If you are like most people, you pick a password your can remember easily that you think no one else will guess. But, with technology advancing there could be some pitfalls in your thinking. You may need to protect your password from someone with access to your house, but more likely, you need to protect yourself from people that want to monitor your actions from a remote location.
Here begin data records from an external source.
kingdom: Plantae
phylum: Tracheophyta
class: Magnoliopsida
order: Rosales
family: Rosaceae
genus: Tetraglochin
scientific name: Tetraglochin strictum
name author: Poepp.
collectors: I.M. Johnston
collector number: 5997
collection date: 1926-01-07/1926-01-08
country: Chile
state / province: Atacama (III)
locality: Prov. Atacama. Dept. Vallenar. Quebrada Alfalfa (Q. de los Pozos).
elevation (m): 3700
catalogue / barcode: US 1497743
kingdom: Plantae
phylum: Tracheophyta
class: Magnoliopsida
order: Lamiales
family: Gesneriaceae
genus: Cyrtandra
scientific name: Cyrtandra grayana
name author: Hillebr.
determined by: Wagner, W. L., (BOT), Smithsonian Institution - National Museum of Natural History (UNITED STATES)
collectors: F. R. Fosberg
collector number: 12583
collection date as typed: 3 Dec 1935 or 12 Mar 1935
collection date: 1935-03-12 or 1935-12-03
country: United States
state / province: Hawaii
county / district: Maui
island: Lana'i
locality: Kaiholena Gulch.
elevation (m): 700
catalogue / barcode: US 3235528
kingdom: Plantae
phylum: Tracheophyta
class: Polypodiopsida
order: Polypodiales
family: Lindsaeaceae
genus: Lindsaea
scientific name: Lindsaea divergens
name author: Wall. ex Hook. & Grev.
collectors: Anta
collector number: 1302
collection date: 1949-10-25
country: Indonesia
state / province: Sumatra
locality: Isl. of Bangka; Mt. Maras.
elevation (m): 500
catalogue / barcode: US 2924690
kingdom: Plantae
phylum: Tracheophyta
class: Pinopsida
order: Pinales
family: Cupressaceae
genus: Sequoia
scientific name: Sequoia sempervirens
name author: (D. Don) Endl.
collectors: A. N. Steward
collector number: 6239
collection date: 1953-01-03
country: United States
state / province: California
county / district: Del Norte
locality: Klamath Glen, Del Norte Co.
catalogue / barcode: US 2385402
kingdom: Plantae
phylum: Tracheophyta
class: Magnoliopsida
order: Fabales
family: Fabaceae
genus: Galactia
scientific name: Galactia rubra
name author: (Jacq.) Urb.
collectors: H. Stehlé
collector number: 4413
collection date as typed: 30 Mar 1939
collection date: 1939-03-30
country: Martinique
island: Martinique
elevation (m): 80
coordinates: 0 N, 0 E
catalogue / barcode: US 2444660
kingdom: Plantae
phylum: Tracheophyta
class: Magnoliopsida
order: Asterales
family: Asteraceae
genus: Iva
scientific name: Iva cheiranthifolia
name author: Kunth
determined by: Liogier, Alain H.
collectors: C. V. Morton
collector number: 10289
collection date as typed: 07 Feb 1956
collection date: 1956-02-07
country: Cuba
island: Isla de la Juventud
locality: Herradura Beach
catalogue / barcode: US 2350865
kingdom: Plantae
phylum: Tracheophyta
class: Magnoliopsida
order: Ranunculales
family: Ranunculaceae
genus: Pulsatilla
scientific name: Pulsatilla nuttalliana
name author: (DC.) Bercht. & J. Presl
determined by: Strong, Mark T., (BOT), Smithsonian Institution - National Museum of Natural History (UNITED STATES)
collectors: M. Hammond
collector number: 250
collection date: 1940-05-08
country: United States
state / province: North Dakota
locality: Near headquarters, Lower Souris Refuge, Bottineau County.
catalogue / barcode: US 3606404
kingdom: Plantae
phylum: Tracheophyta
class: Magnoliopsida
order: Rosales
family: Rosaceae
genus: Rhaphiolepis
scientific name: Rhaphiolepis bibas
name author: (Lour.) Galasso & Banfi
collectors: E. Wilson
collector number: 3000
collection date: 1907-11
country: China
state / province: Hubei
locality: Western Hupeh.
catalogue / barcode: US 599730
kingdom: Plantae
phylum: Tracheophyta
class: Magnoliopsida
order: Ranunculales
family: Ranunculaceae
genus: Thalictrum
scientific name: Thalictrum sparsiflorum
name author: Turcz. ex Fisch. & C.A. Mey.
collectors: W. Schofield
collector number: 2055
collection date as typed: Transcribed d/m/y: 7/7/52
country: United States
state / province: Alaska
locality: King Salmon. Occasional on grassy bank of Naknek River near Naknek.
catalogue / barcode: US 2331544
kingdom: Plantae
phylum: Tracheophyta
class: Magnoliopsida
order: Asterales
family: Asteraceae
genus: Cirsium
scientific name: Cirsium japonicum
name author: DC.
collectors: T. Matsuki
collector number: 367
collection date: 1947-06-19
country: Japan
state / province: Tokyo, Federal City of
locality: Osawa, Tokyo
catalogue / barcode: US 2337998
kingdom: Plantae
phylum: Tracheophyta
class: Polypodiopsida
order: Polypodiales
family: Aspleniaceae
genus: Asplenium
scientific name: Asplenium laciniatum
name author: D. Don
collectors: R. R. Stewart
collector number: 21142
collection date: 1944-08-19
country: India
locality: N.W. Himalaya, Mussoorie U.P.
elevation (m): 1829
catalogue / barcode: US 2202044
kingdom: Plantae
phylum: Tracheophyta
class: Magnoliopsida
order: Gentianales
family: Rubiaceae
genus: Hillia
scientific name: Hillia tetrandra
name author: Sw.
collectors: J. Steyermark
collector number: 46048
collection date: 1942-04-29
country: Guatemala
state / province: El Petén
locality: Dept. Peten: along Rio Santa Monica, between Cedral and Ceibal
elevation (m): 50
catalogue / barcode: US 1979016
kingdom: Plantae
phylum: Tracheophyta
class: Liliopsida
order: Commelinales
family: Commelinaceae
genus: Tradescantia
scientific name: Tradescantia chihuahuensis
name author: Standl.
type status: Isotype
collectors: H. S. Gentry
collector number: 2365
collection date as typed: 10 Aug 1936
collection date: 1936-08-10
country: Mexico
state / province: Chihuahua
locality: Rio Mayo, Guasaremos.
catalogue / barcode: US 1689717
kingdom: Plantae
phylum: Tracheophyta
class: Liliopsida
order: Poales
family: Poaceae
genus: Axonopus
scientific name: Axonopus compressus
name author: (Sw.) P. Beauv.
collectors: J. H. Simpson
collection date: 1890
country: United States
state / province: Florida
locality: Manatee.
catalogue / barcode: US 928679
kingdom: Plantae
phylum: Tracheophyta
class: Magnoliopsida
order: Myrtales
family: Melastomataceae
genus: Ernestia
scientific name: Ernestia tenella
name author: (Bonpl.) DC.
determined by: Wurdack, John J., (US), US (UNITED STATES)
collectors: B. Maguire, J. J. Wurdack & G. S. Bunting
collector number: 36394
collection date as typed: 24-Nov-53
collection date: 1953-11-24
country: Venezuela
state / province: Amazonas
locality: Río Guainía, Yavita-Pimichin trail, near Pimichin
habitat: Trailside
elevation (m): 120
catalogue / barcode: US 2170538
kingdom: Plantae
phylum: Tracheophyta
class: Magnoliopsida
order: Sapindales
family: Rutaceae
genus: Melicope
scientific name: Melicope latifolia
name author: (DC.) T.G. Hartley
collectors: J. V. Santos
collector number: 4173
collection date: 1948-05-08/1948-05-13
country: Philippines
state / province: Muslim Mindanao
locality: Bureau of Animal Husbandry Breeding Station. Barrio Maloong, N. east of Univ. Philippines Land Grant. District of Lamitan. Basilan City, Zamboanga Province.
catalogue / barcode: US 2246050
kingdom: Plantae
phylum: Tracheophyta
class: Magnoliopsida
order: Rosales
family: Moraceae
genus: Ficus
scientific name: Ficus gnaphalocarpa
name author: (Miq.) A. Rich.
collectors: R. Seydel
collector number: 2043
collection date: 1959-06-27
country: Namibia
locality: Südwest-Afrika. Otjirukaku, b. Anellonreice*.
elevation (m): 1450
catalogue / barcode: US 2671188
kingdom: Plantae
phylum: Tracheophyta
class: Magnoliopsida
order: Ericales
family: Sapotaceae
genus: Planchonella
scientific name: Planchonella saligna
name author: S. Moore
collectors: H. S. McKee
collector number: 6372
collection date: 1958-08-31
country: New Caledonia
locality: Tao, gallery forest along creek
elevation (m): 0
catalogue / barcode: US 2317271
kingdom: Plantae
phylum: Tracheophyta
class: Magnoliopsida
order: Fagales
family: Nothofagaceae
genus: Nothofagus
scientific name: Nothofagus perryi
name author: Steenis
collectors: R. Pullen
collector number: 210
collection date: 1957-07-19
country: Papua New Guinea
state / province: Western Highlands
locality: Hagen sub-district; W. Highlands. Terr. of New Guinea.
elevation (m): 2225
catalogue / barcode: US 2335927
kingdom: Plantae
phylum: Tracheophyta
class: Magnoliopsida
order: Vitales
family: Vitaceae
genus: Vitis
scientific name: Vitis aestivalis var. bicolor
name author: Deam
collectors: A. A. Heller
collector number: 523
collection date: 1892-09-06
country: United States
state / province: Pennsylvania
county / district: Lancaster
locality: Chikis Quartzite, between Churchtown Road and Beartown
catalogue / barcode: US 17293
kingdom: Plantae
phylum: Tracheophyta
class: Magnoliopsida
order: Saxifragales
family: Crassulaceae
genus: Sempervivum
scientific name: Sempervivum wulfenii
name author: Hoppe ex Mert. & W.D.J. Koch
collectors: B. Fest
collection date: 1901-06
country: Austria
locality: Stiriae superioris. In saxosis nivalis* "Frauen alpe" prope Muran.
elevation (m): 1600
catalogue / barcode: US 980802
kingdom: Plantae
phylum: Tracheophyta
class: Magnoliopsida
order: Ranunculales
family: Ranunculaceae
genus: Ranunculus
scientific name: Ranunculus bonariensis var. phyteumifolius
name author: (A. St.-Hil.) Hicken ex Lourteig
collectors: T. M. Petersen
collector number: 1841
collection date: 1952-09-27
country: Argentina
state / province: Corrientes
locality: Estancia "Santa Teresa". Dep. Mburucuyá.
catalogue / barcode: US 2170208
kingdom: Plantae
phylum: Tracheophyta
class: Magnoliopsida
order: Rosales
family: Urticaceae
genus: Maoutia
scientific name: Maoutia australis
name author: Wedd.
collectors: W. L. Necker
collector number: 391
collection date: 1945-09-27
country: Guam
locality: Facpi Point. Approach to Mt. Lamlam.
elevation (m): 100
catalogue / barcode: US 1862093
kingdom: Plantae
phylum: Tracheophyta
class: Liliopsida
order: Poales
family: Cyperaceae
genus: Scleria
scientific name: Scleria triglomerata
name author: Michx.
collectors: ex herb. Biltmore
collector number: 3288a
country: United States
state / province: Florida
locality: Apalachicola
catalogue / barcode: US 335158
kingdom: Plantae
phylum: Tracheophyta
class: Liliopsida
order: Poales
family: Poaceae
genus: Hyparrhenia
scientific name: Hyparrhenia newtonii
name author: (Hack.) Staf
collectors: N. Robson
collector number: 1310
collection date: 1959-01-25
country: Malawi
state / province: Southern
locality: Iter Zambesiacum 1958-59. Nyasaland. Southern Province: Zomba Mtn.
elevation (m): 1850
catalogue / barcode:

If your password is easy for you to remember, it might be easy for someone to figure out. Individuals who are intent on gaining access to your online accounts or computer are not trying to login as you and trying one password at a time until they get it right. They are running programs that have thousands of passwords and combinations to try. Here are some of the things that hackers check for:

  1. Any word in the dictionary. Yep. If it’s a word in the dictionary, they will check for it.
  2. Names
  3. Combinations of names or words and numbers — “Bob2” might sound like a good password, but automated programs can figure this one out easily.
  4. Popular passwords (like listed above)
  5. Common phrases like “I love you” or “dinner time”
  6. Don’t replace numbers with letters. If your name is Elaine and you choose “3la1n3” as your password, I have some bad news. Hackers have already thought of this and are happy to run those variables through their automatic programs while scanning.

Password “Don’ts”

  • Don’t pick a name as your password.
  • Don’t pick a series of numbers.
  • Don’t pick a short password.
  • Don’t pick a common phrase.
  • Don’t pick a single password for all of your accounts. If a hacker  finds out a password and has access to your computer, they will not only have everything on your computer, but also all the sites you frequent.
  • Don’t use personal information that someone could figure out.
  • Don’t use a password that is the same as your login.
  • Don’t use passwords that are easy to spot while typing them on the keyboard. (12345)
  • Don’t use your name.
  • Don’t use your spouse’s name.
  • Don’t use your parent’s name.
  • Don’t use your pet’s name.
  • Don’t use your child’s name.
  • Don’t use names of close friends or coworkers.
  • Don’t use names of your favorite fantasy or fictional characters.
  • Don’t use your boss’s name.
  • Just don’t use anybody’s name.
  • Don’t use the name of the operating system you’re using.
  • Don’t use the hostname of your computer.
  • Don’t use your phone number.
  • Don’t use your license plate number.
  • Don’t use any part of your social security number.
  • Don’t use a birth date.
  • Don’t use other information that is easily obtained about you.
  • Don’t use any username on the computer in any form. (as is, capitalized, etc.)
  • Don’t use a word in the English dictionary.
  • Don’t use a word in a foreign dictionary.
  • Don’t use a place.
  • Don’t use a proper noun.
  • Don’t use passwords of all the same letter.
  • Don’t use simple patterns on the keyboard, like qwerty.
  • Don’t use any of the above spelled backwards.
  • Don’t use any of the above followed or prepended by a single digit.

Password “Dos”

  • Expand your character list. There are 26 letters in the alphabet and 10 digits. You can make some great combinations with it, but why not throw in some uppercase and lowercase letters as well as some symbols?
  • Make it random. If you can pronounce your password, a hacker can too. Mix and match symbols, characters, case, and digits whenever possible.
  • Use a password generator to make it easy to think of passwords.
  • The longer the password the better.
  • Use a different password for each of your logins.

What I use

I use a program called 1Password by Agile S0lutions on my computer. I love it. It makes it easy to store all of your passwords on your Macintosh or iPhone while keeping it secure. It also has a password generator. I used to be a person that kept a single password for all of my accounts, but now I am reformed. I have different passwords for everything. If an account that will let me have a 20 character password full of crazy symbols I will do it. Now it’s one easy step, and I don’t even have to remember it. (Though all my passes are backed up in the event I should need them.)